Solving the equation $\exp{y\left(x\right)} + y\left(x\right) + 1 = 0$ to find the function $y$ I am trying to solve the following equation and find a real-valued function $y\left(x\right)$ which satisfies
$$
\exp{y\left(x\right)} + y\left(x\right) + 1 = 0, \hspace{0.2cm}\forall x>0
$$
The trivial solution $y\left(x\right) = x_0$ where $x_0$ is the root of
$$
\exp{x} + x + 1 = 0
$$
is probably one solution. Is there any way to find a non-trivial one? Any ideas?
 A: There is certainly at least no differentiable solution. If we differentiate both sides, we get $y'(x)\exp(y(x)) + y'(x) = 0$, or $y'(x)(\exp(y(x)) + 1 = 0)$. Since $\exp(y(x))+1$ is never zero, this implies that $y'(x) = 0$, so that $y(x)$ is a constant, and hence $y(x) = x_0$ where $x_0$ is as you specified.
This reasoning shows that there cannot be a solution that is differentiable on any interval of $\mathbb{R}^+$. Maybe there's crazy function that does work, but there probably isn't a solution that you can write down nicely.

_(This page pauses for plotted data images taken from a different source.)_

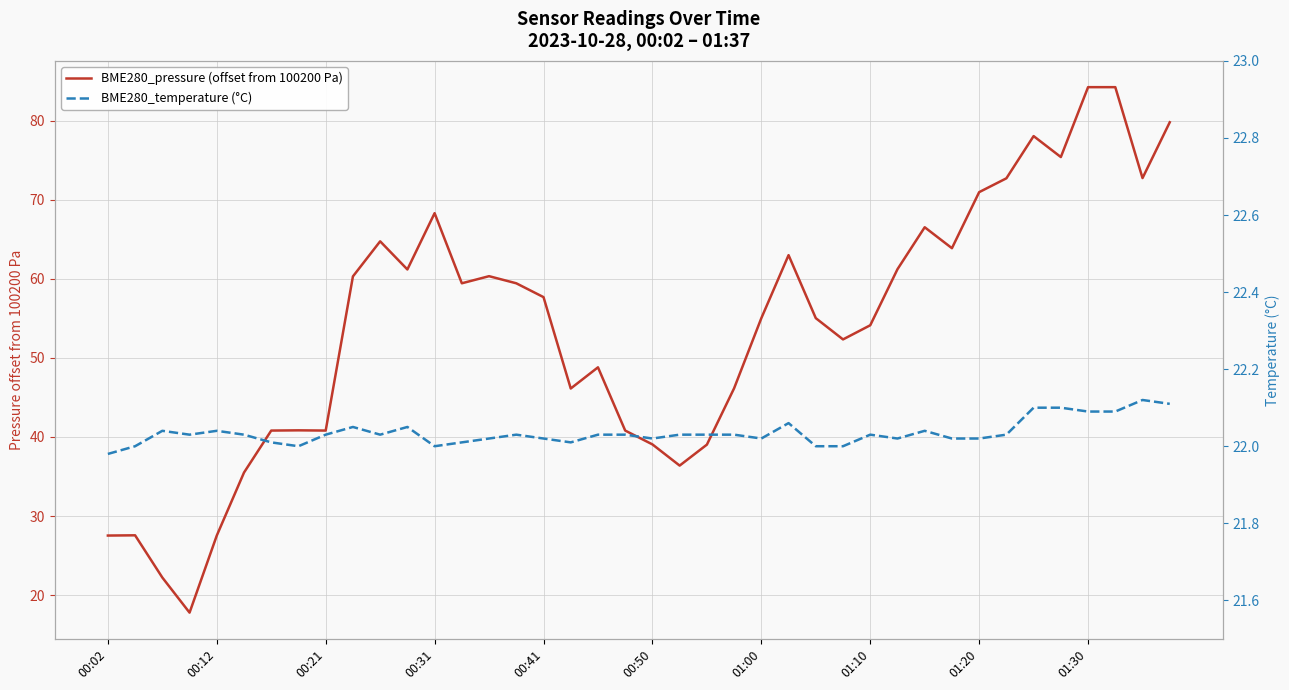

What is the difference between the highest and lowest values at 33?

50.7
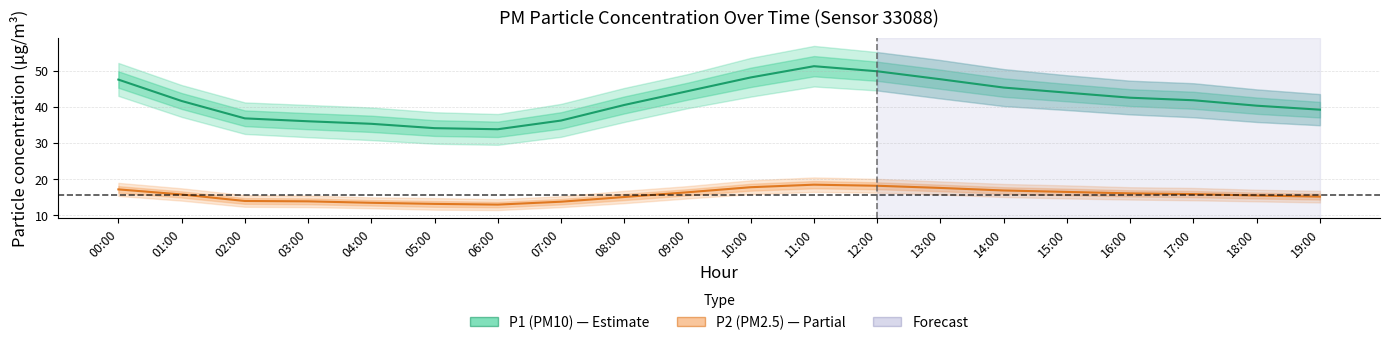

How many data points in P2 (PM2.5) are less than 15?

6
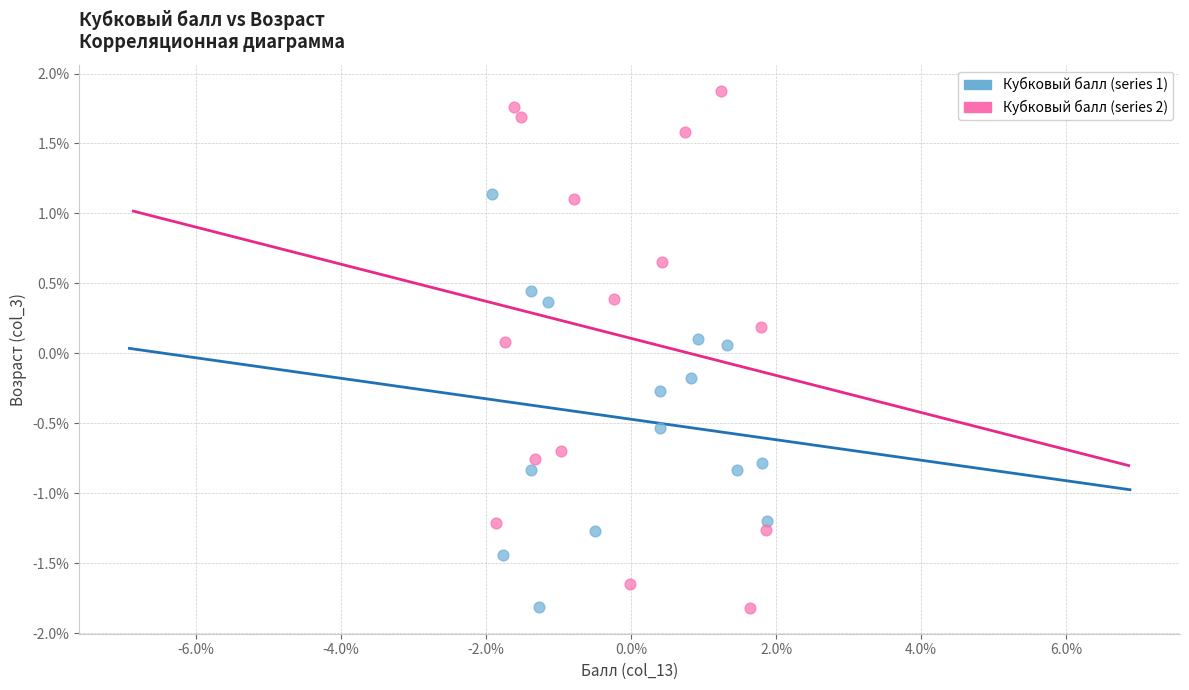

Which series contains the highest Y value?

Кубковый балл (series 2)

A: No matter that you have marked it as $y(x)$, the solution will be the same as
$$e^x+x+1=0$$
In order $y(x)$ to be a function $x$ must show up elsewhere not just within $y(x)$. Otherwise $y(x)$ has no different meaning than any other symbols you could use $H,u,p,g(x),d...$
Therefore there is no other solution than within reals
$$y(x)=-W(\frac1{e})-1$$
where $W(x)$ is Lambert W-function
or if you take a continuation of W-function it would be
$$y(x)=-W_n(\frac1{e})-1$$
but either way it can be just a constant.